La particularité de semblables alignements de mots est que chaque mot isolé a par lui-même un sens émotionnel (comme cœur, verdure, fuir, tomber, fleur, déchiré, sombre, aimer, pleurs, etc.), et qu’ils se suivent dans un rythme berçant et avec des rimes qui flattent l’oreille. Ils éveillent en conséquence facilement chez le lecteur émotif et inattentif une émotion générale, comme fait aussi une série de notes musicales sur le mode mineur, et le lecteur s’imagine comprendre la strophe, tandis qu’en fait il interprète seulement sa propre émotion d’après son degré de culture, son caractère et ses réminiscences de lectures.

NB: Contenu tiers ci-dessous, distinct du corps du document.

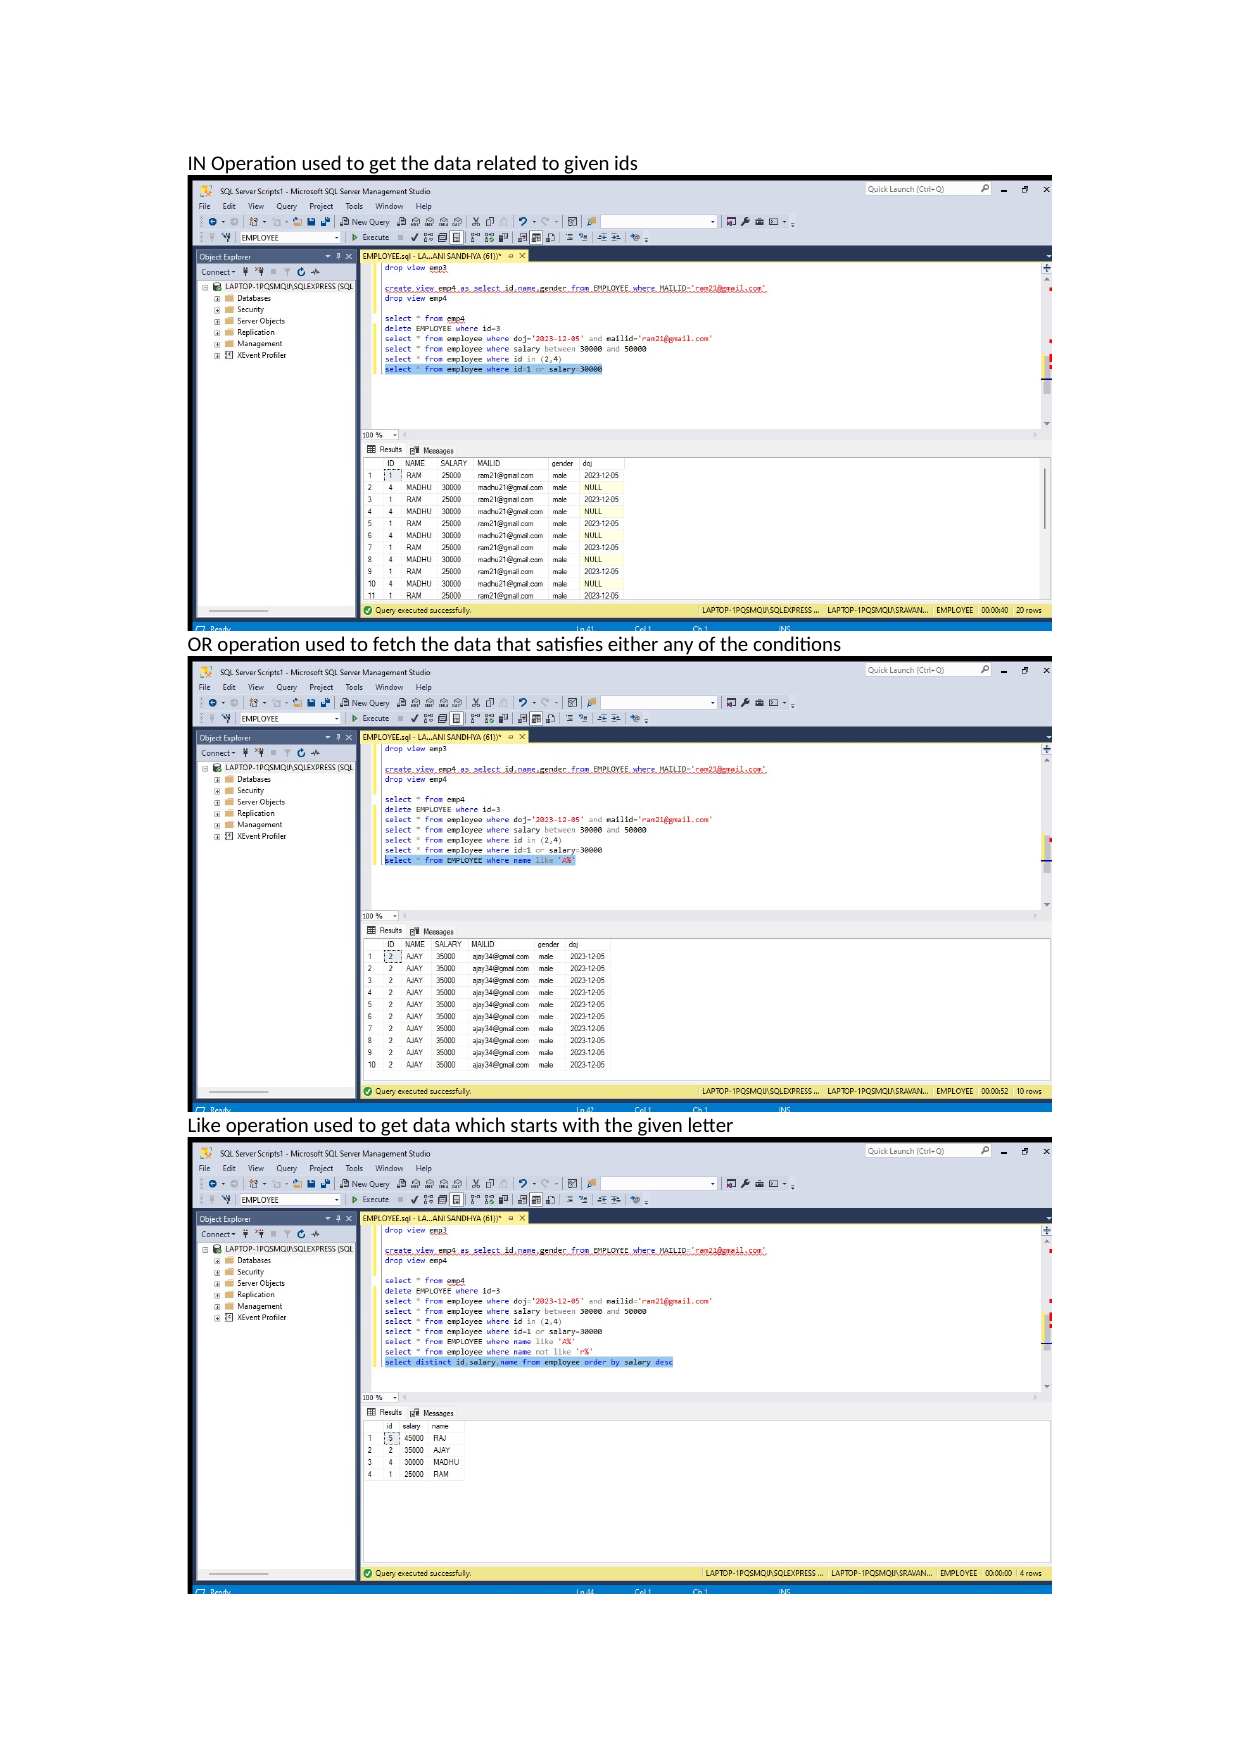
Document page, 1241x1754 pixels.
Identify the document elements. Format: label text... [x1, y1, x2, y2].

Outre Dante-Gabriel Rossetti, on range habituellement parmi les poètes préraphaélites Swinburne et Morris. Mais la ressemblance de ces deux poètes avec le chef de l’école est pourtant éloignée. Swinburne est un « dégénéré supérieur » dans le sens de Magnan, tandis que Rossetti doit être rangé parmi les « imbéciles » de Sollier. Swinburne n’est pas aussi émotif que Rossetti, mais il est intellectuellement à un niveau beaucoup plus élevé que celui-ci. Ses idées sont fausses et fréquemment délirantes, mais il a

  1. Poems, p. 247 :

    … My heart, when it Aies to thy bower,
    What does it find there that knows it again ?
    There it must droop like a shower-beaten flower,
    Red at the rent core and dark with the rain.
    Ah ! yet what shelter is still shed above it, —
    What waters still image its leaves torn apart ?
    Thy soul is the shade that clings round it to love it,
    And tears are its mirror deep down in thy heart.